▶ **YOUR INSTRUCTIONS**: Could you write out, word for word, the lines of the items below, starting at the line that contains "this 1220×1242 image." and ending at the line that contains "[1922, 969, 1930, 999] StreetNumber: 61", with both of those lines included?

▶ **INPUT RECORDS**:
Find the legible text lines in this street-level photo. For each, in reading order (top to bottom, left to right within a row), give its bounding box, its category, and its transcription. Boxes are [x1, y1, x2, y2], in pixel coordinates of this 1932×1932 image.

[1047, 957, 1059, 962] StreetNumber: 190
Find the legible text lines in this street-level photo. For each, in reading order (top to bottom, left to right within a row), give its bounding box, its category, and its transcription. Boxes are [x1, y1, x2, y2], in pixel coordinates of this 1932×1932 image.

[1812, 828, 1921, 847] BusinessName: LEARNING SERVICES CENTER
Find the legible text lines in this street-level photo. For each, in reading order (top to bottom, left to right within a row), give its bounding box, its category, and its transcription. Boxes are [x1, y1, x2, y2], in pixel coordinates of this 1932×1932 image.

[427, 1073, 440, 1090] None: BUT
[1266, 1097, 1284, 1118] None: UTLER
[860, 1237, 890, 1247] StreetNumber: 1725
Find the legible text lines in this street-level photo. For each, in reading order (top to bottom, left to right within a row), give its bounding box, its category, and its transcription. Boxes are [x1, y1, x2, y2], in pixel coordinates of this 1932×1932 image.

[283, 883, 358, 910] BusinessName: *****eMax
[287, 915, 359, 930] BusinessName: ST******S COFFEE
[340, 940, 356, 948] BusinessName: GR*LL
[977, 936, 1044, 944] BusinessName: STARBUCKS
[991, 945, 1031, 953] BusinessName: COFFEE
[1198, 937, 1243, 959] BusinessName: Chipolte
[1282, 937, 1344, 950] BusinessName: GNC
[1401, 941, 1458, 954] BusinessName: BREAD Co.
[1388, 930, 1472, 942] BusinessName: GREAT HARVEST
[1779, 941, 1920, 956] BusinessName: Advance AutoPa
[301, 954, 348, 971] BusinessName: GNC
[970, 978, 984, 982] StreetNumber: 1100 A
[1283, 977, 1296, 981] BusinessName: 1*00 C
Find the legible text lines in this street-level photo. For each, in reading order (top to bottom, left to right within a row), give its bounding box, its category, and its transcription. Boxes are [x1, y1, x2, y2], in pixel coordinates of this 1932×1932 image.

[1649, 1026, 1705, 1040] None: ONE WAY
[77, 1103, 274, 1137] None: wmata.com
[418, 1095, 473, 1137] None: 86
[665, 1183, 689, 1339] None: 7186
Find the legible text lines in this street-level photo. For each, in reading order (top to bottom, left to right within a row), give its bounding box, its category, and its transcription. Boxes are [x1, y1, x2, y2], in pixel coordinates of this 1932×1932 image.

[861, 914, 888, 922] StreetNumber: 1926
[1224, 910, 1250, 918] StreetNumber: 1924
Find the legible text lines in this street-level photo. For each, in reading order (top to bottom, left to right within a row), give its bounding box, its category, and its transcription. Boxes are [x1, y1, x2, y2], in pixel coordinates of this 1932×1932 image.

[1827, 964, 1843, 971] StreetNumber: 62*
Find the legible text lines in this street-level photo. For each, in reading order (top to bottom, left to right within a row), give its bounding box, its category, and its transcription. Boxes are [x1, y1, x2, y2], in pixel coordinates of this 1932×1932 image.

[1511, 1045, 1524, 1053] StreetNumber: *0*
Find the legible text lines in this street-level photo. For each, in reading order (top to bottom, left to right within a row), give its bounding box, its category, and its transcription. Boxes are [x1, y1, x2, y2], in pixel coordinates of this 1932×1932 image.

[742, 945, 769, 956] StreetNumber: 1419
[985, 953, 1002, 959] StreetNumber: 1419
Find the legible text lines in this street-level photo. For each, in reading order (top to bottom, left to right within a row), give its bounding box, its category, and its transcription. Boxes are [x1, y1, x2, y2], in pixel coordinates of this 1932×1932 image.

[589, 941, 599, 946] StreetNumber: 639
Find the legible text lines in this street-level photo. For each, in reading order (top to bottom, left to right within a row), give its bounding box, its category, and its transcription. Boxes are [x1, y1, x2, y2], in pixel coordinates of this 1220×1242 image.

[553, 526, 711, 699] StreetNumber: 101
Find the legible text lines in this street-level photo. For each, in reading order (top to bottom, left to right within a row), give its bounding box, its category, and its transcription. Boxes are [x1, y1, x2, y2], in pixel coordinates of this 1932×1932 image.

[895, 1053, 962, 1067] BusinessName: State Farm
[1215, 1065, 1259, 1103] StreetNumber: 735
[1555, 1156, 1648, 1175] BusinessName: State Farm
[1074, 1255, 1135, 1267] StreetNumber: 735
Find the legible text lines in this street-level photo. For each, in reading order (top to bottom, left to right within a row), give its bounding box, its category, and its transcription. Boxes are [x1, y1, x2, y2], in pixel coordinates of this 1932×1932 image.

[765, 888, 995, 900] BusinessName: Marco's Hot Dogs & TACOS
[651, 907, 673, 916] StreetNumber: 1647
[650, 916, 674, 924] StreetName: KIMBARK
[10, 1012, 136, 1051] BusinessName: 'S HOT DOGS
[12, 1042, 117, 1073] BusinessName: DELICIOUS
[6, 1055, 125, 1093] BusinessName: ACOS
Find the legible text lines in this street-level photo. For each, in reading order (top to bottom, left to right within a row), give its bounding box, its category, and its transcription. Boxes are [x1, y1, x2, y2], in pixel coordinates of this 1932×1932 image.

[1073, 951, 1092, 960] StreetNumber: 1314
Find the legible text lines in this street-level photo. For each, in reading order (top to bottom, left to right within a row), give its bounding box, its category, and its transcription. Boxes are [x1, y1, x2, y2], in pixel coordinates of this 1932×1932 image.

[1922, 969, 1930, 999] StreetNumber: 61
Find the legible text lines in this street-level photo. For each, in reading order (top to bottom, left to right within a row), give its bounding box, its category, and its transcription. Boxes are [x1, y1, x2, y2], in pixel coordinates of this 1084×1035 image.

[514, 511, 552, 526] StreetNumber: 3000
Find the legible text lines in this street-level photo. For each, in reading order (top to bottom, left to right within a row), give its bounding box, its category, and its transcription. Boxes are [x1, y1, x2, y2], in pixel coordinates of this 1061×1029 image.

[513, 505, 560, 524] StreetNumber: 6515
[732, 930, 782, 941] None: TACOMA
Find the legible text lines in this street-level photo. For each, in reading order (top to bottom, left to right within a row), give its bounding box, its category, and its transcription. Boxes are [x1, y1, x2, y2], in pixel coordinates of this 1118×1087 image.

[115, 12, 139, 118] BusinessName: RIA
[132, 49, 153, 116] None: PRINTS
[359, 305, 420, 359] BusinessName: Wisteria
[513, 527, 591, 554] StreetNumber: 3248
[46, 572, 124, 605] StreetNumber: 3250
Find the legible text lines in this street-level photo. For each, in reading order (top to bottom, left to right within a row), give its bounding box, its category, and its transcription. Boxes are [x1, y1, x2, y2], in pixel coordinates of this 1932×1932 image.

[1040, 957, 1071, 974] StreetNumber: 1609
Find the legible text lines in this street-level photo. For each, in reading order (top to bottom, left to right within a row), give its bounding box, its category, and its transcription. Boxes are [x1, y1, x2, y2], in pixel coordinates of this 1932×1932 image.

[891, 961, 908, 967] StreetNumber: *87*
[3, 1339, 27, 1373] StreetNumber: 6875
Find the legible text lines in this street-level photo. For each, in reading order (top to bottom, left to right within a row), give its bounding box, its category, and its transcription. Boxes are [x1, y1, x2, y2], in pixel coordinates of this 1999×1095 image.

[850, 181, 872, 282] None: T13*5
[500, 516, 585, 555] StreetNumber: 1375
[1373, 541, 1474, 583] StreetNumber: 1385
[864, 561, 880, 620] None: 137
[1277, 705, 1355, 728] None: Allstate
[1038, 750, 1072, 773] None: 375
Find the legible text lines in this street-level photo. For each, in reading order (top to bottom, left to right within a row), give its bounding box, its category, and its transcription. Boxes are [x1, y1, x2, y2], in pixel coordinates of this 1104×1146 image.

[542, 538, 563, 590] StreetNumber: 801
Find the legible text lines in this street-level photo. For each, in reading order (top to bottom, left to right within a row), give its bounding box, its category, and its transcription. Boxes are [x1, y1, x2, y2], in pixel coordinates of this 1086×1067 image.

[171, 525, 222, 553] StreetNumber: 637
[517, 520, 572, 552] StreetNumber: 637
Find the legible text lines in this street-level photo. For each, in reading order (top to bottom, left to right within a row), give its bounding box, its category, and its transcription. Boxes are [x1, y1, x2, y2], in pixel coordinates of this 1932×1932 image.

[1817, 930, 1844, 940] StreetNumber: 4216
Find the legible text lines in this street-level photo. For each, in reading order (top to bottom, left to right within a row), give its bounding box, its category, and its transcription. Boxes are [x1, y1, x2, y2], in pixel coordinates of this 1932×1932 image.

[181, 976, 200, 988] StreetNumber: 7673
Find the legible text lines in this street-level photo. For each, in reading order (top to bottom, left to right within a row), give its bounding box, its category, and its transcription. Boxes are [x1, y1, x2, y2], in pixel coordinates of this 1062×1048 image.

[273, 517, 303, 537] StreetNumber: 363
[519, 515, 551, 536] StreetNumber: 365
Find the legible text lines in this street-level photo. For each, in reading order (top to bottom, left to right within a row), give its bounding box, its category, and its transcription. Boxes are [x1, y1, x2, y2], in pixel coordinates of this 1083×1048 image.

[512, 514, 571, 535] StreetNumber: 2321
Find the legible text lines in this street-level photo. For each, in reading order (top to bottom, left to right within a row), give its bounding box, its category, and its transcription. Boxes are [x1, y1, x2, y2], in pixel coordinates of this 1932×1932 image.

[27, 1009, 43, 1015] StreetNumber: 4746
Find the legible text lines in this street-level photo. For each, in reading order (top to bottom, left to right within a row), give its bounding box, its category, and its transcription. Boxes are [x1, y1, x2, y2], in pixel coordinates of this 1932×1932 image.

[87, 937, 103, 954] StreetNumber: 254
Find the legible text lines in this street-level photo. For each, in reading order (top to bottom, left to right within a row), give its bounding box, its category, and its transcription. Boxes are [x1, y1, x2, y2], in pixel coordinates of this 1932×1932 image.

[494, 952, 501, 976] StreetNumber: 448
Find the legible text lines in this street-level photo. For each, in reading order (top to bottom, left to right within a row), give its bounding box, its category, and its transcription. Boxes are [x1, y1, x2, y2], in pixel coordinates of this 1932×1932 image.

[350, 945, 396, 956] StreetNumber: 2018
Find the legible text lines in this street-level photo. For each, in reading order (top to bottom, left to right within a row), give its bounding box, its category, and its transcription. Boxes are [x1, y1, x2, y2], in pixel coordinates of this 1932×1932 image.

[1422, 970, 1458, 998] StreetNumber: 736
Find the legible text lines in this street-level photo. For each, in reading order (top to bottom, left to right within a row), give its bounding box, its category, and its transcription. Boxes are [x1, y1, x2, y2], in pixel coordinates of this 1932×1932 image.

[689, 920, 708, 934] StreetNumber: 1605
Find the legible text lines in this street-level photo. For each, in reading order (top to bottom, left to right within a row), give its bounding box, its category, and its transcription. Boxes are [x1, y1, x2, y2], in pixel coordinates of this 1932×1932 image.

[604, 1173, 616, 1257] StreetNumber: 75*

▶ **OUTPUT OF THE EXERCISE**:
Find the legible text lines in this street-level photo. For each, in reading order (top to bottom, left to right within a row), give its bounding box, its category, and its transcription. Boxes are [x1, y1, x2, y2], in pixel coordinates of this 1220×1242 image.

[553, 526, 711, 699] StreetNumber: 101
Find the legible text lines in this street-level photo. For each, in reading order (top to bottom, left to right within a row), give its bounding box, its category, and its transcription. Boxes are [x1, y1, x2, y2], in pixel coordinates of this 1932×1932 image.

[895, 1053, 962, 1067] BusinessName: State Farm
[1215, 1065, 1259, 1103] StreetNumber: 735
[1555, 1156, 1648, 1175] BusinessName: State Farm
[1074, 1255, 1135, 1267] StreetNumber: 735
Find the legible text lines in this street-level photo. For each, in reading order (top to bottom, left to right within a row), give its bounding box, its category, and its transcription. Boxes are [x1, y1, x2, y2], in pixel coordinates of this 1932×1932 image.

[765, 888, 995, 900] BusinessName: Marco's Hot Dogs & TACOS
[651, 907, 673, 916] StreetNumber: 1647
[650, 916, 674, 924] StreetName: KIMBARK
[10, 1012, 136, 1051] BusinessName: 'S HOT DOGS
[12, 1042, 117, 1073] BusinessName: DELICIOUS
[6, 1055, 125, 1093] BusinessName: ACOS
Find the legible text lines in this street-level photo. For each, in reading order (top to bottom, left to right within a row), give its bounding box, its category, and its transcription. Boxes are [x1, y1, x2, y2], in pixel coordinates of this 1932×1932 image.

[1073, 951, 1092, 960] StreetNumber: 1314
Find the legible text lines in this street-level photo. For each, in reading order (top to bottom, left to right within a row), give its bounding box, its category, and its transcription. Boxes are [x1, y1, x2, y2], in pixel coordinates of this 1932×1932 image.

[1922, 969, 1930, 999] StreetNumber: 61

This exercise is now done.